Question

In a chemical reaction, NADH is converted to \(\mathrm{NAD}^{+}+\mathrm{H}^{+} .\) We say that NADH has been a. reduced. b. phosphorylated. c. oxidized. d. decarboxylated. e. methylated.

Short answer

c. oxidized

Step-by-step solution

Determine what is a reduction

In a reduction, an atom, ion, or molecule gains electrons. It's called a reduction because the total amount of positive charge in the species is reduced.

Determine what is phosphorylation

Phosphorylation is a biochemical process where a phosphate group is added to an organic molecule. In this case, looking at the reaction, no phosphate group has been added to NADH, hence, NADH is not phosphorylated.

Determine what oxidation is

Oxidation in biochemical terms usually means the loss of electrons, sometimes associated with a molecule losing a hydrogen atom, as is the case here with NADH converting into NAD+ and H+.

Determine what decarboxylation is

Decarboxylation is a chemical reaction where a carboxyl group is removed from a molecule. In this reaction, there has been no carboxyl group removed, hence, NADH has not been decarboxylated.

Determine what methylation is

Methylation is a process by which a methyl group (CH3) is added to a molecule. In this reaction, there hasn't been any methyl group added, hence, NADH has not been methylated.

Determine which process applies to the conversion of NADH.

Given that NADH has lost an electron and a hydrogen atom in this reaction, this is an oxidation. Therefore, say that NADH has been oxidized.

Key concepts

Redox Reactions in Biochemistry

Understanding redox reactions—or oxidation-reduction reactions—is fundamental in grasping the complex processes that occur in biological systems. At its core, a redox reaction involves a transfer of electrons between two entities. In biochemistry, these reactions are crucial for energy production, detoxification, and signaling pathways.

In a redox reaction, we see one substance being oxidized by losing electrons, while another is reduced by gaining electrons. It's important to remember the mnemonic “OIL RIG”: Oxidation Is Loss, Reduction Is Gain. These processes often occur concurrently, with the electron donor being oxidized and the electron acceptor being reduced. The movement of electrons from one molecule to another is a form of energy transaction in cells, as the potential energy of electrons can be harnessed for biological work.

Furthermore, in biological systems, redox reactions often involve the transfer of hydrogen atoms. Since hydrogen atoms consist of a proton and an electron, their transfer automatically entails the movement of electrons. Thus, when discussing whether a molecule has been oxidized or reduced, we look for gains or losses of both electrons and hydrogen atoms.

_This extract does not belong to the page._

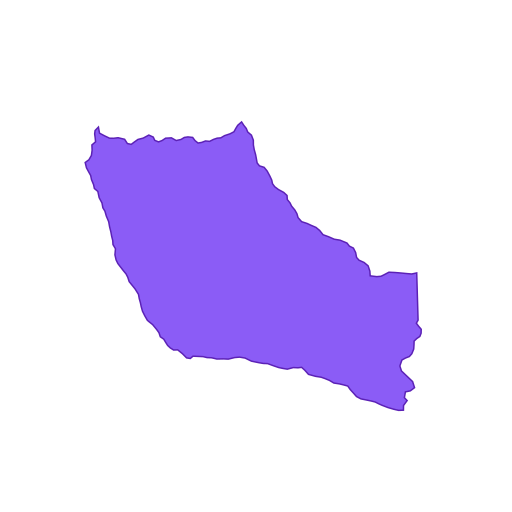 outline of Nova Lima, Minas Gerais, Brazil, rotated 291°
{"feature_id": "56859067B74698489529361", "entity_name": "Nova Lima", "entity_type": "district", "adm_level": 2, "iso_a3": "BRA", "parent_name": "Brazil", "parent_adm1": "Minas Gerais", "projection": "natural_earth1", "projection_center": [-43.899, -20.076], "detail": "fine", "context": "isolated", "style": "filled", "palette": "violet", "viewbox_px": 512, "rotation_deg": 291, "n_neighbors": 0, "source": "geoboundaries", "source_scale": "gbopen_adm2", "svg_char_len": 2758}
<svg xmlns="http://www.w3.org/2000/svg" viewBox="0 0 512 512"><g transform="rotate(291 256 256)"><path d="M136.8,231.4L139.9,233.1L141.8,238.8L143.1,242.7L143.6,246.7L145.1,251.1L145.8,256.4L148.3,262.5L149.8,267.1L153.5,272.4L155.7,276.9L156.8,282.4L156.2,289.4L157.4,296.8L158.3,301.3L159.7,305.4L159.8,311.6L160.0,317.1L160.7,321.5L161.6,325.8L165.2,330.8L166.7,335.3L168.4,338.5L166.9,342.4L164.3,347.4L165.0,354.7L166.2,360.3L166.3,364.2L166.2,369.1L165.3,374.2L166.5,379.7L167.0,383.5L167.5,388.3L165.1,391.8L163.5,395.0L160.8,400.2L160.2,405.2L161.0,409.8L161.9,415.4L162.4,419.6L162.0,423.5L161.8,427.3L161.8,433.4L162.3,439.5L163.0,444.5L164.9,448.9L169.3,447.3L175.2,448.9L176.9,445.3L182.7,444.2L185.4,448.4L189.9,451.2L194.9,447.2L198.3,439.0L200.8,433.0L204.9,429.7L211.2,429.5L214.4,432.2L217.1,435.2L220.6,436.5L225.6,436.6L230.1,435.2L233.2,434.1L236.6,435.7L239.6,437.8L243.1,437.8L246.8,436.5L248.7,433.0L250.7,429.8L254.2,430.3L297.8,412.1L295.0,407.8L293.5,402.6L292.2,397.9L290.5,392.0L288.5,385.9L284.5,382.4L281.9,380.0L280.0,376.1L278.4,369.7L282.7,367.7L287.0,364.2L288.7,359.2L289.0,353.7L290.7,350.4L294.9,347.8L298.3,344.1L298.7,339.6L300.7,336.3L300.9,328.7L299.7,323.0L300.0,316.9L299.9,310.9L302.6,306.4L304.2,301.7L304.4,296.3L304.7,292.2L304.4,286.3L306.9,281.5L310.1,279.1L312.9,275.7L315.3,271.4L317.8,268.7L319.9,265.0L323.6,263.3L325.3,259.1L326.1,253.1L327.4,248.6L329.4,245.5L332.5,243.5L335.5,240.4L339.3,236.0L341.7,231.8L341.4,226.9L343.3,223.7L347.1,221.4L350.5,219.3L354.7,216.2L358.7,213.8L363.2,212.0L367.2,208.4L368.8,203.8L371.6,201.2L373.6,197.8L376.0,194.5L371.5,192.1L367.8,191.4L364.1,190.9L360.8,188.0L357.1,183.5L353.7,180.8L352.1,177.5L349.6,174.5L346.4,171.6L345.3,167.6L342.6,164.6L340.7,161.4L341.9,157.7L344.0,154.4L342.8,149.8L341.0,146.6L337.9,144.2L335.2,140.1L336.0,134.7L333.6,129.4L330.1,126.9L327.6,124.1L327.7,120.0L330.2,117.5L330.5,112.6L325.7,108.5L322.5,104.0L318.4,101.3L315.5,99.5L314.9,95.6L317.9,91.5L317.0,84.9L314.9,80.9L313.5,77.1L313.9,71.7L314.6,65.9L319.9,62.7L315.5,60.8L312.2,61.6L308.7,63.5L305.1,65.3L300.9,63.0L296.0,65.1L290.9,66.3L285.9,65.5L282.1,63.0L277.6,66.1L274.6,69.6L271.9,72.8L268.4,75.0L264.4,78.8L261.1,80.9L259.6,85.2L254.2,88.7L250.3,93.2L246.1,95.8L243.7,98.9L239.7,101.9L235.2,106.2L230.7,108.9L226.6,111.8L222.8,114.1L219.1,116.7L215.4,118.4L212.4,122.2L206.5,123.9L202.2,126.8L199.4,129.8L194.9,137.2L192.7,141.1L190.2,143.9L186.6,146.8L182.0,154.8L178.1,160.0L174.2,162.4L171.0,164.8L167.7,166.9L163.8,169.8L160.3,173.6L156.9,177.8L154.9,184.1L151.9,189.4L149.6,192.9L146.3,195.6L145.3,199.7L143.1,202.5L140.8,205.6L139.4,209.1L138.7,212.8L140.3,216.5L138.4,222.4L136.0,227.7L136.8,231.4Z" fill="#8b5cf6" stroke="#5b21b6" stroke-width="1.5"/></g></svg>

NADH and NAD+ in Cellular Respiration

Molecules such as NAD+ (nicotinamide adenine dinucleotide) and its reduced form NADH play a pivotal role in cellular respiration. These are coenzymes that act as electron carriers within the cell. During cellular respiration, NAD+ is reduced to NADH in various metabolic pathways like glycolysis and the Krebs cycle.

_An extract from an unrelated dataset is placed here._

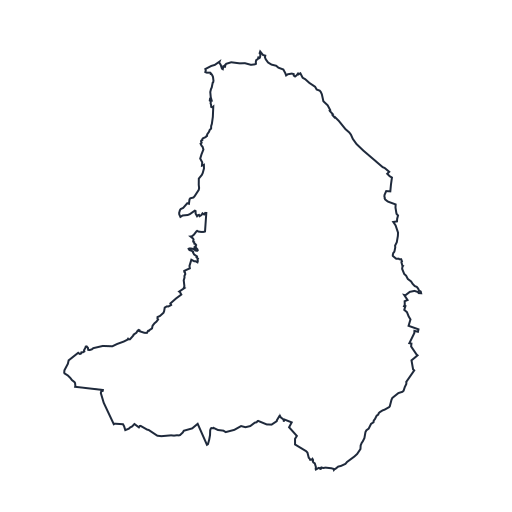 outline of Mugeni, Harghita, Romania, rotated 8°
{"feature_id": "2599482B85460636832431", "entity_name": "Mugeni", "entity_type": "district", "adm_level": 2, "iso_a3": "ROU", "parent_name": "Romania", "parent_adm1": "Harghita", "projection": "orthographic", "projection_center": [25.181, 46.268], "detail": "fine", "context": "isolated", "style": "outline", "palette": "slate", "viewbox_px": 512, "rotation_deg": 8, "n_neighbors": 0, "source": "geoboundaries", "source_scale": "gbopen_adm2", "svg_char_len": 6070}
<svg xmlns="http://www.w3.org/2000/svg" viewBox="0 0 512 512"><g transform="rotate(8 256 256)"><path d="M362.9,457.0L363.3,456.3L364.4,455.6L366.7,453.1L369.3,452.1L373.5,449.4L374.8,447.3L381.3,440.9L383.7,438.0L386.3,432.6L386.0,429.0L386.7,426.3L387.5,424.8L388.7,421.2L388.9,415.1L389.6,413.2L391.6,411.3L393.3,406.2L395.5,404.3L395.5,402.6L396.5,400.9L397.7,397.3L399.1,396.1L399.4,394.6L400.2,393.5L402.8,391.3L404.7,390.3L408.9,387.1L409.4,386.2L410.2,379.4L410.8,377.5L416.1,371.9L419.9,370.1L420.9,368.9L421.6,365.0L422.6,362.0L422.6,360.6L422.3,359.8L428.6,347.3L427.3,346.3L424.5,337.7L429.8,331.9L428.6,331.1L422.2,324.0L422.1,321.1L420.0,321.0L423.5,310.3L423.3,308.1L426.9,308.5L427.1,306.0L416.8,303.9L417.8,297.3L415.6,294.6L413.3,290.6L410.3,288.7L411.1,283.9L410.3,285.2L409.6,285.1L410.1,283.5L409.5,280.1L412.2,278.5L408.2,274.0L409.4,274.1L413.3,270.1L417.8,268.5L421.2,269.1L422.3,270.1L424.7,269.9L424.1,268.3L422.2,267.5L421.1,265.7L419.5,264.2L417.4,263.7L415.0,261.8L413.1,259.6L409.5,257.6L407.4,254.6L405.3,253.2L402.5,248.4L402.5,246.1L402.9,245.4L402.3,245.2L400.9,242.0L400.9,241.5L401.3,241.0L400.2,239.0L398.5,239.3L397.7,238.8L395.2,239.2L391.5,236.9L391.3,236.1L391.5,234.0L392.3,232.7L392.5,231.7L392.7,228.1L392.3,226.3L393.5,222.8L393.7,216.4L393.4,213.1L390.0,206.3L387.2,203.2L390.8,202.1L390.6,199.5L391.0,196.1L389.3,194.7L388.9,193.5L387.4,188.7L387.1,185.5L379.2,183.8L377.8,183.1L376.0,182.0L375.3,180.8L375.4,180.4L374.8,179.0L374.8,177.5L375.9,173.6L380.0,173.3L379.7,166.3L379.7,159.4L377.3,158.4L374.5,156.3L376.2,154.1L371.1,150.9L369.1,150.4L347.8,136.8L339.9,131.1L335.6,126.6L333.1,122.6L331.2,120.7L326.9,117.9L319.1,110.6L314.9,107.5L314.6,107.9L312.1,105.8L311.9,105.0L312.2,104.8L309.1,102.3L308.7,101.8L309.2,101.2L306.0,96.8L301.2,93.4L298.7,86.7L297.3,84.5L296.1,83.4L292.9,82.7L291.0,80.2L284.8,77.2L280.2,74.1L277.4,73.0L274.5,68.9L272.8,70.2L272.2,69.5L271.1,71.4L269.7,72.8L268.3,72.1L268.0,70.6L266.0,70.4L262.2,71.6L260.7,73.0L259.6,70.9L257.1,67.5L252.0,66.4L249.5,64.8L244.7,64.3L241.0,62.7L238.3,59.9L237.2,58.0L237.3,56.3L235.0,56.0L231.7,52.9L231.4,54.6L232.0,54.9L232.4,57.1L232.2,59.1L231.7,59.6L230.7,59.1L230.4,60.7L228.9,62.1L228.8,63.9L229.2,65.7L228.1,66.4L224.4,67.4L218.2,66.6L213.1,67.5L204.5,67.6L199.8,69.8L198.6,71.5L199.1,71.9L198.9,73.0L197.3,72.7L197.1,75.6L196.2,75.2L194.4,71.5L192.6,69.6L192.8,68.6L188.6,72.5L185.3,74.0L179.8,77.9L180.4,79.1L180.2,80.9L181.5,81.3L185.1,80.8L186.1,81.6L186.0,82.1L186.7,82.2L187.6,83.2L188.5,84.7L189.5,88.4L189.4,90.0L189.0,90.4L188.7,95.3L188.2,96.9L187.9,100.0L189.1,105.1L190.2,107.6L188.6,107.0L188.6,108.5L189.8,109.1L189.8,111.2L190.4,112.3L190.9,114.6L192.1,114.9L192.9,114.0L193.9,124.3L193.9,131.3L193.5,133.5L193.8,136.1L192.6,137.6L192.2,139.5L190.7,142.4L190.8,143.9L190.1,144.3L189.7,145.2L187.0,146.9L186.5,148.0L186.7,148.7L185.7,149.4L185.6,150.0L186.4,151.4L185.5,152.5L186.7,154.3L187.9,155.3L189.1,157.9L187.9,162.8L187.2,167.3L189.7,170.7L189.9,174.0L191.7,172.9L192.3,176.6L191.7,181.2L191.1,183.2L188.6,187.3L189.4,193.5L190.2,196.6L190.1,198.5L186.9,205.3L185.9,206.8L182.9,208.0L182.3,209.1L182.3,213.6L180.6,213.3L177.2,218.5L174.9,220.0L174.3,221.2L173.9,224.0L174.2,225.4L175.7,227.8L177.7,226.1L182.7,224.9L184.6,223.8L189.1,219.6L189.9,219.9L190.3,222.4L192.1,224.8L192.9,223.6L193.8,223.2L194.6,224.4L196.3,223.0L197.1,221.2L198.8,222.1L199.7,220.4L200.8,220.3L202.1,238.8L200.9,239.4L198.3,239.8L195.5,239.8L194.2,239.3L193.6,239.9L191.5,243.6L189.7,245.5L188.5,245.8L191.3,247.5L191.9,248.5L191.7,250.1L191.9,250.6L192.9,250.9L193.2,252.4L194.3,252.6L195.2,253.5L194.8,254.3L195.1,255.1L193.9,255.7L193.9,256.4L194.9,257.0L196.2,256.8L197.1,257.6L197.5,258.5L197.1,259.0L195.8,259.1L193.0,257.8L190.6,257.6L188.9,257.8L188.3,258.3L189.3,259.4L191.6,259.8L193.2,260.6L193.1,261.2L194.5,263.1L197.6,264.6L197.3,265.6L198.9,266.7L198.6,267.4L199.1,269.2L198.9,270.4L196.9,269.6L195.5,269.8L192.5,268.7L191.5,275.1L192.2,277.4L187.0,280.7L187.2,281.7L187.8,281.9L188.5,283.7L187.9,285.7L188.2,287.4L187.8,290.1L189.3,295.9L189.0,297.3L189.7,297.6L184.9,301.9L185.7,302.3L187.4,304.6L182.8,309.1L177.8,314.9L178.8,316.3L178.6,316.5L176.2,318.2L174.7,318.3L172.8,319.8L172.7,323.4L172.3,325.1L169.2,328.8L167.0,330.1L167.1,331.6L167.9,332.5L166.5,334.9L164.8,336.8L163.3,339.4L163.1,342.2L160.4,344.6L160.3,345.1L159.5,345.2L158.7,347.3L156.2,347.6L150.6,346.6L150.9,345.8L150.2,345.5L149.2,346.4L148.2,348.7L145.7,350.9L145.7,351.6L142.8,356.0L141.3,356.3L140.8,355.8L140.3,356.8L137.0,359.1L130.8,362.4L126.3,365.4L116.8,366.4L107.7,369.9L106.4,371.3L104.3,372.3L102.9,372.3L102.4,370.4L100.9,369.1L100.0,369.4L99.9,370.4L98.8,373.3L99.3,374.4L97.9,375.5L96.5,375.7L96.3,376.9L95.8,377.3L94.9,377.5L93.4,376.6L85.0,385.4L84.7,388.9L82.2,395.8L82.3,398.1L82.7,398.9L86.3,400.5L89.1,402.6L91.0,404.5L93.8,406.1L94.5,407.0L95.2,409.8L95.1,410.7L123.0,410.0L123.0,410.9L121.6,411.6L121.4,413.3L125.6,422.5L138.6,442.4L139.5,441.7L147.7,441.1L149.1,443.0L150.8,446.6L154.1,444.7L155.3,443.2L157.0,442.1L159.0,439.3L163.9,442.0L164.6,440.5L165.4,440.3L172.4,443.1L173.9,443.2L183.3,447.7L187.4,447.6L196.9,445.4L199.8,445.3L202.7,444.5L204.5,444.4L205.7,443.9L208.1,440.9L208.8,439.1L216.8,435.6L221.6,430.3L233.7,449.8L234.6,449.0L235.2,444.5L235.4,439.8L234.9,435.0L235.1,433.7L235.7,432.6L237.5,432.6L237.8,432.1L242.5,433.6L248.0,433.5L250.5,434.6L258.7,431.2L264.9,426.5L269.4,427.0L274.0,425.2L278.0,421.2L279.7,420.6L280.6,419.2L281.1,419.0L290.0,421.3L294.9,420.8L299.5,416.7L299.6,415.6L301.4,411.4L302.4,412.0L302.4,411.6L302.9,412.3L306.0,414.1L306.7,416.2L306.6,415.2L307.0,414.0L314.5,415.8L312.6,421.0L321.5,428.5L320.1,431.6L320.9,437.2L332.8,442.3L334.3,443.5L336.3,448.4L337.5,449.4L338.0,450.3L339.4,450.0L340.1,449.0L340.9,450.1L340.9,451.6L341.5,452.4L343.1,453.2L344.7,456.7L344.7,458.5L345.0,459.1L347.6,457.1L348.6,457.2L349.3,457.9L350.0,457.6L350.3,457.0L349.9,456.5L350.1,456.3L352.1,456.6L354.2,455.9L360.1,455.7L362.4,456.0L362.9,457.0Z" fill="none" stroke="#1e293b" stroke-width="2"/></g></svg>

NADH then carries the electrons to the electron transport chain, located in the inner mitochondrial membrane. There, NADH is oxidized back to NAD+, and the electrons it carried are transferred through a series of proteins. This electron transfer releases energy, which is used to create a proton gradient across the mitochondrial membrane, ultimately leading to the production of ATP through a process known as chemiosmosis. Thus, NADH and NAD+ are essential for the efficient transfer of energy from food molecules to ATP, the energy currency of the cell.

Significance of NAD+/NADH in Metabolic Control

The ratio of NAD+ to NADH within a cell is also an indicator of the cell's metabolic state. A high NAD+/NADH ratio typically signals that the cell is in an energy-producing mode, while a low ratio indicates that the cell is consuming energy. By regulating this ratio, the cell can control which metabolic pathways are active at any given time.

Biochemical Electron Transfer

Biochemical electron transfer is integral to many cellular processes, including photosynthesis and cellular respiration. This fundamental mechanism involves the movement of electrons through a series of protein complexes and other molecules.

Two key features characterize these electron transfers: They are often coupled with a change in the energy state of the electron, and they are mediated by specialized molecules, like NADH, FADH2 (flavin adenine dinucleotide), and ubiquinone. These molecules can accept and donate electrons readily, making them perfect for ferrying electrons between different locations within the cell.

Protein Complexes in Electron Transfer

In the electron transport chain, a series of protein complexes and small electron carriers transport electrons, step by step, toward a final electron acceptor, such as oxygen. With each transfer, energy is released, which is then used to pump protons across the mitochondrial membrane, generating the electrochemical gradient necessary for ATP synthesis. The precision and coordination of these transfers are vital, as misplaced electrons can generate harmful reactive oxygen species. The study of electron transfer is crucial to understanding not only how cells produce energy but also how they protect themselves against oxidative damage.